Is that clear enough? I can say it again if necessary, but I think it was pretty clear.

YOU ARE NOT ALLOWED TO FUCK ANYONE ON THE TEAM UNTIL AFTER WEEK FIVE.

There, I said it again anyway.

Failure to adhere to this rule will result in your exclusion from the lineup, public hatred and disdain, death, dismemberment, ball-kicking (not kickballs), and, on the good side, getting laid. I don’t think the latter is worth the former.

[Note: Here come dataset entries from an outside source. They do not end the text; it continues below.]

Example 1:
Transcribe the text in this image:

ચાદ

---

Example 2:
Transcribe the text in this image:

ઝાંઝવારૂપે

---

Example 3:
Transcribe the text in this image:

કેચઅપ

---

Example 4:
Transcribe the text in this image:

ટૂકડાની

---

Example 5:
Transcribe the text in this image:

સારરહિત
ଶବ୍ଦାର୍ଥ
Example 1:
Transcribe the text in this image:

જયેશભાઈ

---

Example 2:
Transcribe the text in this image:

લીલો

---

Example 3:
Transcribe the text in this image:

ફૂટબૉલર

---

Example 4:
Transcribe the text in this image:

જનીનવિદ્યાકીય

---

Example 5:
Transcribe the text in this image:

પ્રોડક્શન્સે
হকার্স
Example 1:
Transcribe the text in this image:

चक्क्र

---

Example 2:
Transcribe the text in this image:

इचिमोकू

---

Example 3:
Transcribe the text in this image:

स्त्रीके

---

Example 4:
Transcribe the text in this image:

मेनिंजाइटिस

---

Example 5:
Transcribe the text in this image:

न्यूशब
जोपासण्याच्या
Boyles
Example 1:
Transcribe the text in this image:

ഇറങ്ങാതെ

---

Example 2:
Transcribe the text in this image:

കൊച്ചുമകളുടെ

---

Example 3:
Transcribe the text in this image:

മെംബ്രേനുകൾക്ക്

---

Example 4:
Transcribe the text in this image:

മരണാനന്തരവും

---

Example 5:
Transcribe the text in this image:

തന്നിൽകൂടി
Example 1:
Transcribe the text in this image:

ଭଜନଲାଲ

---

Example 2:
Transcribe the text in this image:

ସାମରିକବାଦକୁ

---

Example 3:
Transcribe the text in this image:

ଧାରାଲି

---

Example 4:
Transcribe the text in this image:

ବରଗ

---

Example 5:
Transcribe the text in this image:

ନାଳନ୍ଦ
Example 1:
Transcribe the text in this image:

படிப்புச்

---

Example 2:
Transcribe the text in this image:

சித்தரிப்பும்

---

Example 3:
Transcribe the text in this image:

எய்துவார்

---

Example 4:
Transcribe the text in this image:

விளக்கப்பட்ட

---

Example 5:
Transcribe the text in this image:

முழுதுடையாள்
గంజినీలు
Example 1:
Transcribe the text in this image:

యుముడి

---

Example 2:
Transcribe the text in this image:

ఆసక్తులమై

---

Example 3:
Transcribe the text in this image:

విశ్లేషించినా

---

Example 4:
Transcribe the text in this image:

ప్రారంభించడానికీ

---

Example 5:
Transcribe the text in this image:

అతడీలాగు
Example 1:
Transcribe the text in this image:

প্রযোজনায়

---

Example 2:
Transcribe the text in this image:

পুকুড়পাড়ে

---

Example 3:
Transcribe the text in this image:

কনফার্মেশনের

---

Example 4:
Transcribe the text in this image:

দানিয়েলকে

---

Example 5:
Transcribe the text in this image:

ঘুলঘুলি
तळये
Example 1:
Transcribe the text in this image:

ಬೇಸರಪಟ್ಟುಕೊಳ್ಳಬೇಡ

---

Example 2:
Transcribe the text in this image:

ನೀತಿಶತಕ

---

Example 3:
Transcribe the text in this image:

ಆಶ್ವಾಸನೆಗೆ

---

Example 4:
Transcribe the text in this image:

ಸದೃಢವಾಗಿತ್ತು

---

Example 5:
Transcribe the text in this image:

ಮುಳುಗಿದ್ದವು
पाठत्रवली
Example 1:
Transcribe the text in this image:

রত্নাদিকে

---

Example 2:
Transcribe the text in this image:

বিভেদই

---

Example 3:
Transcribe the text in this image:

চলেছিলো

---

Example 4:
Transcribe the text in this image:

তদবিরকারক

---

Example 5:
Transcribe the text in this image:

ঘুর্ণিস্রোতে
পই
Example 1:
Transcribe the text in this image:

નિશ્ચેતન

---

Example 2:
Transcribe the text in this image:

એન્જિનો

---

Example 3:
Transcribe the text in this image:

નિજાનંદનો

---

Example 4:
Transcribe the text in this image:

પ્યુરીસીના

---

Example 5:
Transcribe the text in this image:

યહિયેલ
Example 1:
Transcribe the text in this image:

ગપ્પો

Please be a team player, wait a few weeks. If you’re that good, it won’t matter anyway. Don’t break up the team because of your dick.

Thanks,
[redacted]

SERIOUSLY. NO FUCKING, OKAY?

This guy must be a riot to play with. How long do you think until the rule is violated? Probably happened in the bathroom of the bar the night before he wrote this.

Whatever. I love the tenacity he brings to the table–spoken like a true champion, that’s for sure. If you ever need a pinch-kicker, I’ll play for you anytime, [Redacted]. No guarantees that I’ll abide by the rules, though. Good luck with your season, pal.